Particularly for small business owners, delegating tasks to others can be a real challenge. Many owners start out either alone or with just a few partners, so they become accustomed to doing a considerable share of the work themselves, while the rest often suffer from, “if I want something done right, I have to do it myself” syndrome. But, difficult as it can be, even the most workaholic among us know that there comes a time (be it vacation, illness, or simply needing to downsize your workload) when delegating becomes necessary. And for that, apply the following 5 time-tested principles and watch everything fall into place.
1. Get organized
When delegating responsibilities and tasks to others, it helps to start with a very clear list. A few lists, actually. One should account for everything you see yourself as primarily responsible for. From that list, pull items that you would feel comfortable delegating down to people below you, and pull items to a separate list of things you would rather delegate to people on your level or higher. Not only will this give you a road-map moving forward, it’s also a fantastic way to take stock of your work load – a way by which to empower yourself to rearrange your tasks to be more efficient.
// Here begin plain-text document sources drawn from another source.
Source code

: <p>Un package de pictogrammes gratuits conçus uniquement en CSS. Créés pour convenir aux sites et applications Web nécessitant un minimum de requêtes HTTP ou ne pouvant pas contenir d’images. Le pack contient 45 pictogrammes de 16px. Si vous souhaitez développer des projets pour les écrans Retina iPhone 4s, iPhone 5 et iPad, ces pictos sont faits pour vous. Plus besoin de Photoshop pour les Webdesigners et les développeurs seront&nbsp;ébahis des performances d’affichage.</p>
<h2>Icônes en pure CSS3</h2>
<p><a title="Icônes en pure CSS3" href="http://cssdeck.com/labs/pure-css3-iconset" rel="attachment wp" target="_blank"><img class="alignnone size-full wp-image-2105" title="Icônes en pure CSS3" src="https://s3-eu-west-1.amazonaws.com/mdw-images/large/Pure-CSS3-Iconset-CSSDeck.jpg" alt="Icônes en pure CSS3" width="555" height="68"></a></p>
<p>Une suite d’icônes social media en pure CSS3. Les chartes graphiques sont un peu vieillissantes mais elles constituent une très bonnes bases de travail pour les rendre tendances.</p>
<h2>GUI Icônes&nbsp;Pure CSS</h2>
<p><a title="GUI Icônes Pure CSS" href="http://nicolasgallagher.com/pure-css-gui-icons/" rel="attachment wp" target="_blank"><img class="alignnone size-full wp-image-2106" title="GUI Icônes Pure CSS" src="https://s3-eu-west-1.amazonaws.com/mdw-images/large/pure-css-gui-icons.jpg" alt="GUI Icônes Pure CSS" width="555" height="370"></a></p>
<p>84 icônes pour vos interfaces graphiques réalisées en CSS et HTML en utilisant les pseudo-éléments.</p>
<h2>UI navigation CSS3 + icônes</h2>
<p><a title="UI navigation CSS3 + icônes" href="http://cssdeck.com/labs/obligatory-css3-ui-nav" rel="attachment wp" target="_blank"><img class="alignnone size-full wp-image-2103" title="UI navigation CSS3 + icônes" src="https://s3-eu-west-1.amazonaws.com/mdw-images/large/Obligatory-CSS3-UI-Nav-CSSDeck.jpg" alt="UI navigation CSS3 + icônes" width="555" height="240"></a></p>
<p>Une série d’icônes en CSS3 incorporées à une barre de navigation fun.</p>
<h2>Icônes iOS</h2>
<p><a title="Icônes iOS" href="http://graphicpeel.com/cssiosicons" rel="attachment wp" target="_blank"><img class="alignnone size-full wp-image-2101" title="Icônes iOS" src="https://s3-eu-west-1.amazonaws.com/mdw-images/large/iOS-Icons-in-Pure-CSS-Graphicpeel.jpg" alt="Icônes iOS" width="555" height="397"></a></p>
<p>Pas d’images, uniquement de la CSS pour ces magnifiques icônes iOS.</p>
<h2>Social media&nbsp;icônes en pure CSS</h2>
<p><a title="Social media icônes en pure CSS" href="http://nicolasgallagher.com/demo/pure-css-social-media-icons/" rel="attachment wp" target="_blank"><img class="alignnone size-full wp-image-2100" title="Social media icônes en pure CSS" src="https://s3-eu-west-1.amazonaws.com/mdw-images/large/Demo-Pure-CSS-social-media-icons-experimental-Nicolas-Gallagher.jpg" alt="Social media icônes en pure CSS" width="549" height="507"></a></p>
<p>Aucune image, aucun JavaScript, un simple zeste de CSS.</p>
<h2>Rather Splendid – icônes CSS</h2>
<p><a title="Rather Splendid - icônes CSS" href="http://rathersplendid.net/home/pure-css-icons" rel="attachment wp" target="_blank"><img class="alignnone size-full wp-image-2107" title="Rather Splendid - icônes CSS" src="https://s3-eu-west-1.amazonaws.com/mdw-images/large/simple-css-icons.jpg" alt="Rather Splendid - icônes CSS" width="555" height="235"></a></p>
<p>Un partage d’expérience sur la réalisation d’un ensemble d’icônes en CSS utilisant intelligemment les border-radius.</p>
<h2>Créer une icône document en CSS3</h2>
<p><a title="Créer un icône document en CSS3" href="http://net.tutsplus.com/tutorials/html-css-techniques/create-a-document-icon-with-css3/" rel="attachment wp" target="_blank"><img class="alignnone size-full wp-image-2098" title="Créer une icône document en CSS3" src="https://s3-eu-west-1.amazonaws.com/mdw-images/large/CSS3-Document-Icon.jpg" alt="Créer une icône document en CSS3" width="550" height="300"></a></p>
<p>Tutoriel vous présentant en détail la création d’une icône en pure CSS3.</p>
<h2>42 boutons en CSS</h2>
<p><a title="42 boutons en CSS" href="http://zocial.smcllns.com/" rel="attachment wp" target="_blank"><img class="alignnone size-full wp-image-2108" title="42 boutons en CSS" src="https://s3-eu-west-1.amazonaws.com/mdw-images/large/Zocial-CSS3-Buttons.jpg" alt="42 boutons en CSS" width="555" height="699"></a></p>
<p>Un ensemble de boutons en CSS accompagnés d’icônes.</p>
2. Delegate down with support
See this as an opportunity to empower junior employees in your company with more responsibility and a chance to grow and develop new skills and strengths. When you’re selecting people to take on parts of your work that you wish to free yourself of, think of it as a positive move towards the growth and diversification of skills within your business. Delegating can not only bring balance to your life, but can end up strengthening your whole company.
3. Delegate, don’t dump
When you’ve decided which projects to unload, and identified who are the best people to give them to, approach the conversation with patience and enthusiasm. Make sure to explain to each person why you think they are uniquely suited to take over this task or responsibility, everything involved with its management, and offer plenty of initial and ongoing support as they take over the new role. This is the difference between people feeling encouraged to take steps forward, and feeling dumped upon.
4. Take advantage of the lighter load
If you have a specific reason for delegating in the short term, such as vacation, then the payoff on your end is clear. But if your exercises in delegation are part of a more general plan to clear a bit of your professional plate, make sure to follow through on your end. Go back to that original list of all your responsibilities and see which things need – and can now get – more attention.
5. Actually let go
It’s one thing to make lists and have meetings where you hand off projects, and offer support, but be careful that that “support” doesn’t turn into you simply continuing to do that part of the job. This can be the hard part, but at some point, you have actually leave the office, turn off your smartphone (okay, maybe just silence it), and trust that you’ve amassed a team of people around you who are capable and willing to carry on while you take a minute off. Enjoy it!